Bleibt Valentin Stocker. Herthas Mann im Zentrum absolvierte mehr „intensive Läufe“ als jeder andere Berliner (67). Dieses gute Fleiß-Zeugnis war jedoch das Positivste, was man über seine Leistung sagen konnte. Dennoch: Weil Luhukay zuletzt „Automatismen“, „Sicherheit“ und „Selbstvertrauen“ gesehen hat, wird er wohl gegen den HSV einen Großteil der Startelf vom Schalke-Spiel erneut aufbieten.

57.000 Zuschauer werden erwartet

Auf der Pressekonferenz am Donnerstag gab sich der 51-Jährige betont optimistisch. Seine Zuversicht zog er dabei aus den vergangenen Heimspielen. An die Siege zuletzt gegen Wolfsburg (1:0) und Stuttgart (3:2) denke er immer noch gerne zurück, gab er unvermittelt zu, und richtete den Blick sogleich nach vorne. „Wir können uns auf eine fantastische Kulisse freuen“, sagte Luhukay. „Von der Unterstützung der Fans haben wir zuletzt viel profitieren können.“ Gegen Hamburg erwartet Hertha 57.000 Zuschauer.

In einer Spielzeit, die bislang von zu vielen Aufs und Abs geprägt ist, scheinen die Herthaner den Schlüssel zu mehr Beständigkeit am ehesten im Olympiastadion zu finden. An Auswärtserfolge können sich die Hertha-Fans schließlich kaum noch erinnern. Der letzte, ein 2:1 in Stuttgart, liegt acht Monate zurück – im Fußball eine Ewigkeit.

In dieser Saison sind sie auf fremden Plätzen noch ohne Sieg und stellen mit nur einem Punkt aus vier Partien das zweitschlechteste Auswärtsteam der Liga. Vor heimsicher Kulisse dagegen läuft es deutlich besser. Gegen Wolfsburg und Stuttgart gewannen die Berliner zuletzt zweimal in Folge. Im Olympiastadion holte Luhukays Team aus vier Heimspielen bisher sieben Punkte. Und genau das macht Hertha gegen den HSV nun Hoffnung.

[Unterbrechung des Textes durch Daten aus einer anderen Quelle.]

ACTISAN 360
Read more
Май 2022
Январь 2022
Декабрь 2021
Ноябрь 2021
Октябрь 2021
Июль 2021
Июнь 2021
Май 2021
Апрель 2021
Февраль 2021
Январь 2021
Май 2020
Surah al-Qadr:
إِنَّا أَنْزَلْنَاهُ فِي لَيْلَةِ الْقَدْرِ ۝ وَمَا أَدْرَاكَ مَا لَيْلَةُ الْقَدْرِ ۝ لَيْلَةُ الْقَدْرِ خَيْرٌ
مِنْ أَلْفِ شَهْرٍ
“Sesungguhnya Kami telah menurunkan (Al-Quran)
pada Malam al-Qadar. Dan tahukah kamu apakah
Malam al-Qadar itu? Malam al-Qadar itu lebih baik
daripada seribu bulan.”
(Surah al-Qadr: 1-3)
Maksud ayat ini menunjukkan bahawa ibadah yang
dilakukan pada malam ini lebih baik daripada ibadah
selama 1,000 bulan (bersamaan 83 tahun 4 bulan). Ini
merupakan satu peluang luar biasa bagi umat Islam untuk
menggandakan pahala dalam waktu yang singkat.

Keine Sorgen wegen Lasogga

Nun sind die Blau-Weißen aber nicht die einzigen, die den Auftritt in Berlin als Heimspiel empfinden: Pierre-Michel Lasogga trägt zwar seit über einem Jahr das Trikot des HSV, bezeichnet die Hauptstadt aber immer noch als sein Zuhause. „Pierre ist inzwischen wieder bei 100 Prozent“, sagte Herthas Manager Michael Preetz, „und ein Lasogga mit 100 Prozent ist für jeden Gegner gefährlich.“ Befeuern wollte er das Wiedersehen mit dem Ex-Herthaner freilich nicht. Das sei eine schöne Geschichte für Journalisten, befand der Manager, für Hertha jedoch nicht.

Luhukay macht sich Gedanken über Lasogga, aber ausdrücklich „keine Sorgen“. Er vertraut weiterhin dem zuletzt ungewöhnlich schwächelnden Innenverteidiger Lustenberger. Neben dem Schweizer könnte der hochgewachsene John Anthony Brooks (1,93 Meter) eine neue Chance bekommen. Dem kräftigen Lasogga (1,89 Meter) könnte der 21-Jährige physisch am besten Paroli bieten. Für ihn müsste dann der bisher kaum überzeugende John Heitinga auf die Ersatzbank.

Das letzte Mal, als Hertha drei Heimspiele in Folge für sich entscheiden konnte, spielten die Berliner noch in der Zweiten Liga. Der 9. Spieltag wäre ein guter Zeitpunkt, um diese Serie in der Bundesliga zu wiederholen.